Alejandro Castro Espín – a colonel in the Interior Ministry, former head of Cuban counterintelligence and Raúl Castro’s only son – is believed to be leading the alleged negotiations with the Americans in Mexico, despite Cuba’s denial of such talks. However, other candidates are considered more suitable for the position.
In addition to Pérez-Oliva Fraga, several experts consulted by EL PAÍS mentioned various prominent figures in Cuban politics, such as Prime Minister Manuel Marrero, or Roberto Morales Ojeda, secretary of Organization of the Communist Party of Cuba (PCC). No one sees female leadership as being possible in a country where men have historically dominated high-ranking positions. Sergio Ángel Baquero – a professor and researcher with the Cuba Program at Sergio Arboleda University, in Bogotá, Colombia – believes that the aforementioned individuals “have been very close to Díaz-Canel’s current model of government and could hardly represent any kind of change.” He asserts that “they would maintain the logic of continuity” of Castroism.
The 2019 Constitution of the Republic of Cuba established a two-term limit. The text stipulates that the president must be a Cuban citizen who is at least 35 years old and that they must have previously been elected to the National Assembly of People’s Power. The president must also receive votes from the members of that Assembly to assume office. “It’s not a direct vote by the people, but an indirect one, and it must be by an absolute majority. That is, more than 50%,” the researcher says.

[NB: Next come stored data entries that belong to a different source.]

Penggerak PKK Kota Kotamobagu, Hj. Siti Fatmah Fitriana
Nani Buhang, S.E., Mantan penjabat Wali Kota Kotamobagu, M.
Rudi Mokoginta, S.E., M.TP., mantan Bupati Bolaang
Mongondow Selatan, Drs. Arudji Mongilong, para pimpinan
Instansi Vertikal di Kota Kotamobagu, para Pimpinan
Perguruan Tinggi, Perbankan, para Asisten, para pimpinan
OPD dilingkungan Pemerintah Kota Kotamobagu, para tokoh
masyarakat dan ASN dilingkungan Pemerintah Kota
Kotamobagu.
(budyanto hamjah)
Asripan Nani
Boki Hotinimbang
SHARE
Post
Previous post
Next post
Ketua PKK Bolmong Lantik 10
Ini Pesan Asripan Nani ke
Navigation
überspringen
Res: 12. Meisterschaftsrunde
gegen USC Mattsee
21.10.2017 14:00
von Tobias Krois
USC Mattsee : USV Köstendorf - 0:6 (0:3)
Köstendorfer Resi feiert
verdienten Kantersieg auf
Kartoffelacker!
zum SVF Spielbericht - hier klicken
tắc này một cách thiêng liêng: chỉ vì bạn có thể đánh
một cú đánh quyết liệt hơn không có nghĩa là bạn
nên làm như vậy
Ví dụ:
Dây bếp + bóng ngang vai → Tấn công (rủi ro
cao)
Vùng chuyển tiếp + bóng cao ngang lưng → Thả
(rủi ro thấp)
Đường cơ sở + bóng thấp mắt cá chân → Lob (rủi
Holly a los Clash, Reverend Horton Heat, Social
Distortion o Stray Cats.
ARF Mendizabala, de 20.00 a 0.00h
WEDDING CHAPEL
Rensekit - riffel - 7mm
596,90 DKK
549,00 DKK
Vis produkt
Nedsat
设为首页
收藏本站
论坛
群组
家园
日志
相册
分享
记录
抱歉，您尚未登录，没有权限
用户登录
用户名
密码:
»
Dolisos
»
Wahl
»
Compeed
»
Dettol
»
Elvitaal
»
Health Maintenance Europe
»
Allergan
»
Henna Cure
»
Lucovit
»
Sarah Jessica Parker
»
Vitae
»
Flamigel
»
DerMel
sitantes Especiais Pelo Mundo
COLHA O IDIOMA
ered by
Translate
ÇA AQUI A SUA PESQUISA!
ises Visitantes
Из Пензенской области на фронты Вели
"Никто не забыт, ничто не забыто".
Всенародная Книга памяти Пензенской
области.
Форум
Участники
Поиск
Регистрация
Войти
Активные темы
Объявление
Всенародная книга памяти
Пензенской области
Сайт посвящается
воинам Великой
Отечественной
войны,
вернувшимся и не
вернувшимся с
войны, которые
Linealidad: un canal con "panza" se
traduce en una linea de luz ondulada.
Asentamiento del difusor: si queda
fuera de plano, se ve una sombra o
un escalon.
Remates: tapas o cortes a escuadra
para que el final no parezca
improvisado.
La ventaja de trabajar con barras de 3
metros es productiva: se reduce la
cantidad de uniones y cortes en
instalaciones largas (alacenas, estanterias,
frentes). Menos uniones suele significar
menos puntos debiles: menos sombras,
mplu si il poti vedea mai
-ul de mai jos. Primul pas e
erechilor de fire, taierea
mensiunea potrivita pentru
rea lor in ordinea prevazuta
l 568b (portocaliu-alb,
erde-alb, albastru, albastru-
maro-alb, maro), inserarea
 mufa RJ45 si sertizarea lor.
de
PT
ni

The person holding the office must also be a member of the PCC, which is the only political party in the country.
Arechavaleta, for his part, insists that “the election of the president depends little on the preferences of the average citizen. Rather, it’s a top-down ‘election,’ based on criteria of ideological loyalty and the regime’s continuity.”
Amid this uncertain situation, Cuba’s leadership has been discredited. Its limited capabilities – as well as the disadvantages of the aging core group that has governed for years – have become evident. Experts continue to highlight Pérez-Oliva Fraga as an emerging figure amidst a leadership vacuum. Baquero believes that he “could even represent a transformation,” due to “his more business-oriented profile.” This is in a context, he emphasizes, where a “profound economic transformation” is necessary.
Previously, the government was positioning General Luis Alberto Rodríguez López-Calleja – Raúl Castro’s former son-in-law and head of the military conglomerate GAESA – for the position. But in 2022, he died suddenly, at the age of 62.
“I believe that Pérez-Oliva Fraga’s technocratic background and experience in trade diplomacy [mean that he has] firsthand knowledge of the new geopolitical dynamics and the rules governing foreign trade and investment,” Arechavaleta opines. “[This] could lead him toward a reformist stance, in the face of the rigid structure of the Cuban regime’s leadership.” The academic maintains that Cubans “know very little about his political profile, which, I believe, is only just beginning to develop.”
Despite President Trump’s assertion that this is the last year of the Cuban dictatorship, Washington’s plans for Havana – beyond the economic embargo – remain unknown. Experts believe that “Trump’s governing style inevitably leads to coerced negotiations,” which his administration has advocated in favor of since cutting off fuel supplies that were going from Venezuela to Cuba.
“In this context,” Baquero argues, “perhaps the question isn’t whether there are other figures in Cuba, but rather what forms of transformation might emerge, or what kind of openings could occur in this new scenario.”